**QUESTIONS:**
- a) Reproduce everything in the passage on Frege records from "Function foo is" down to "hopefully be improved).".
- b) Pick up the passage on Frege record notation after its last sentence and keep writing.

**PASSAGE FOR REVIEW:**
§ §

Under no circumstances, however, will the notation x.n contribute in any way in inferring the type of x, except for the case when n is a class operation, where an appropriate class constraint is generated.

Note that this means it is possible to improve upon Frege in the number of cases where the type can be inferred - we could look to see if there is only one record namespace containing n, and if that is the case infer the type of x -- Greg Weber

For example, lets say we have:

data R = R { f :: Int }

bar R{f=42} = true
bar R{} = false

foo r = bar r || r.f==43
baz r = r.f==47 || bar r

foobaz r = r.f

Function bar has no difficulties, after desugaring of the record patterns it's just plain old pattern matching.

Function foo is also ok, because through the application of r to bar the type checker knows already that r must be an R when it arrives at r.f

Function baz is ok as long as the type checker does not have a left to right bias (Frege currently does have this bias, but will hopefully be improved).

The last function foobaz gives a type error too, as there is no way to find out the type of r.

Hence, the records in Frege are a very conservative extension to plain old algebraic data types, actually all record constructs will be desugared and reduced to non-record form in the way I have described in the language reference. For example, the data R above will become:

data R = R Int where
    f (R x) = x
    ...

To be sure, the where clause is the crucial point here. It puts f in the name space R. The global scope is not affected, there is nothing named f outside the R namespace.

The record namespace is searched only in 3 cases:

  • when some name is explicitly qualifed with R: R.f
  • when the type checker sees x.f and knows that x::R
  • In code that lives itself in the namespace R, here even an unqualified f will resolve to R.f (unless, of course, if there is a local binding for f)

§ §

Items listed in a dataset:

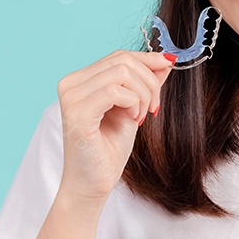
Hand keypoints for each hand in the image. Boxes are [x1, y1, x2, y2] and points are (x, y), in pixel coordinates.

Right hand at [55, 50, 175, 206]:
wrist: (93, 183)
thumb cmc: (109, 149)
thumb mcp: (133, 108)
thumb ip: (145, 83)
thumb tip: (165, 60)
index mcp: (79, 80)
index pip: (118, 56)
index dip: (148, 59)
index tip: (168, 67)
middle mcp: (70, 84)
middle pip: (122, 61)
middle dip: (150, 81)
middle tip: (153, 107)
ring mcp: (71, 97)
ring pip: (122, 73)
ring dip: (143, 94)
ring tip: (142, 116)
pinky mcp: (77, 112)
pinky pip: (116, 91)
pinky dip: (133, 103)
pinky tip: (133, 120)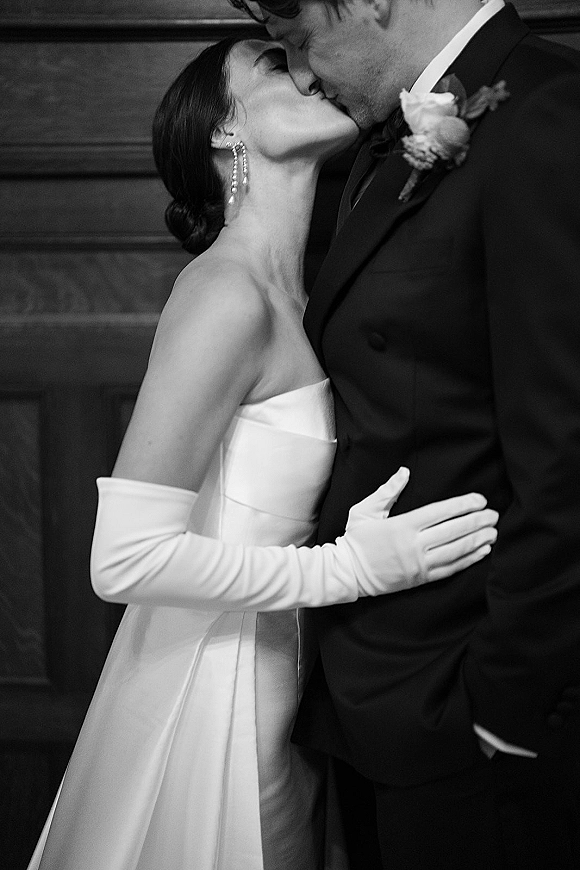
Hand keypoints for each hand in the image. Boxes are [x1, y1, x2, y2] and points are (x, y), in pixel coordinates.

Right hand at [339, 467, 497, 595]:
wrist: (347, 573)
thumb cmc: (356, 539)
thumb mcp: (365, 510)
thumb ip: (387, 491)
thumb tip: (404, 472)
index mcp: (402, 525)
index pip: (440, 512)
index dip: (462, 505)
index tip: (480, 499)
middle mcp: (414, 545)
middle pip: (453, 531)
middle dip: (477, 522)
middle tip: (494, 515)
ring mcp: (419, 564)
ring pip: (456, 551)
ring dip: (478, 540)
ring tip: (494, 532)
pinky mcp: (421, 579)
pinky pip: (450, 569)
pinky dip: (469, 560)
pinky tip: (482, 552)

§ §

**RESULTS OF THE TASKS:**
- a)
Function foo is also ok, because through the application of r to bar the type checker knows already that r must be an R when it arrives at r.f

Function baz is ok as long as the type checker does not have a left to right bias (Frege currently does have this bias, but will hopefully be improved).

- b)
Increased need for type annotation

Note that the Frege type system is less complex: to the extent that records are being used in code with simpler types this may hold. The Frege author says:

I estimate that in 2/3 of all cases one does not need to write T.e x in sparsely type annotated code, despite the fact that the frege type checker has a left to right bias and does not yet attempt to find the type of x in the code that "follows" the x.e construct (after let unrolling etc.) I think one could do better and guarantee that, if the type of x is inferrable at all, then so will be x.e (Still, it must be more than just a type variable.)

Syntax for updates (in the Frege manual)

  • the function that updates field x of data type T is T.{x=}
  • the function that sets field x in a T to 42 is T.{x=42}
  • If a::T then a.{x=} and a.{x=42} are equivalent to T.{x=} a and T.{x=42} a
  • the function that changes field x of a T by applying some function to it is T.{x <-}

The function update syntax is a new addition to Haskell that we do not need to immediately implement.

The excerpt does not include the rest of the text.